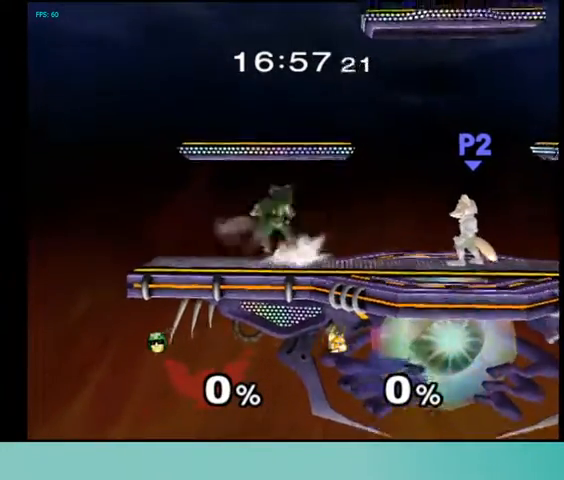
Gameplay with a controller (Nintendo layout); each line is a JSON object with the inputs held at the frame after it. "events" lists button and stick changes between this image and that frame as [ms after this image, input, new state], when the widget could be followed in between. Not read: L3 R3 other_buttons.
{"buttons": ["L1"], "events": [[100, "DPAD_RIGHT", "up"], [133, "DPAD_LEFT", "down"], [200, "DPAD_LEFT", "up"], [200, "DPAD_RIGHT", "down"], [333, "DPAD_RIGHT", "up"], [367, "L1", "down"]]}
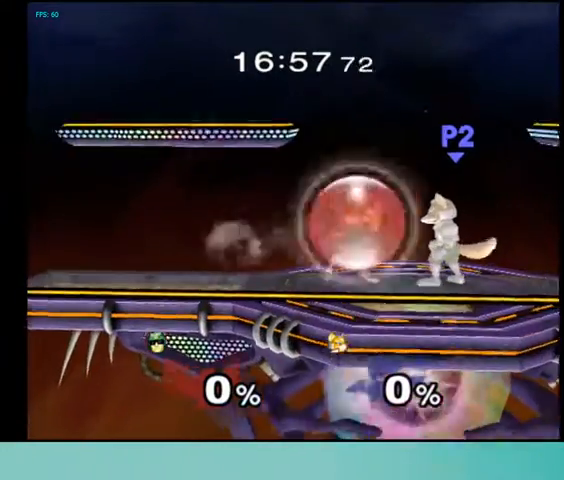
{"buttons": [], "events": [[300, "L1", "up"]]}
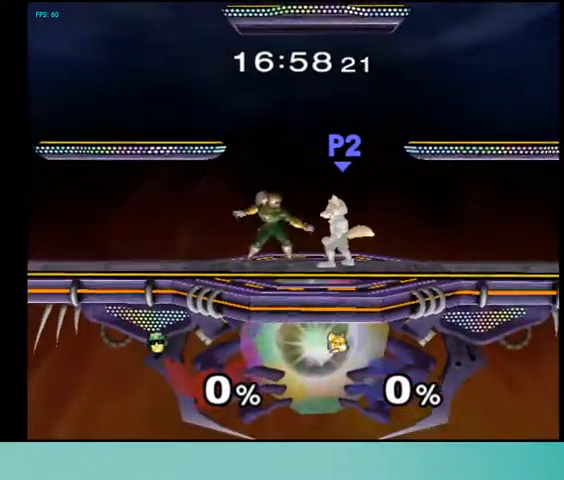
{"buttons": ["DPAD_LEFT"], "events": [[100, "DPAD_LEFT", "down"], [267, "DPAD_LEFT", "up"], [267, "DPAD_RIGHT", "down"], [367, "DPAD_RIGHT", "up"], [400, "DPAD_LEFT", "down"]]}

§ **Assignment**
Rewrite the data above exactly as given, but omit the images.

§ **Response area**
Gameplay with a controller (Nintendo layout); each line is a JSON object with the inputs held at the frame after it. "events" lists button and stick changes between this image and that frame as [ms after this image, input, new state], when the widget could be followed in between. Not read: L3 R3 other_buttons.
{"buttons": ["L1"], "events": [[100, "DPAD_RIGHT", "up"], [133, "DPAD_LEFT", "down"], [200, "DPAD_LEFT", "up"], [200, "DPAD_RIGHT", "down"], [333, "DPAD_RIGHT", "up"], [367, "L1", "down"]]}
{"buttons": [], "events": [[300, "L1", "up"]]}
{"buttons": ["DPAD_LEFT"], "events": [[100, "DPAD_LEFT", "down"], [267, "DPAD_LEFT", "up"], [267, "DPAD_RIGHT", "down"], [367, "DPAD_RIGHT", "up"], [400, "DPAD_LEFT", "down"]]}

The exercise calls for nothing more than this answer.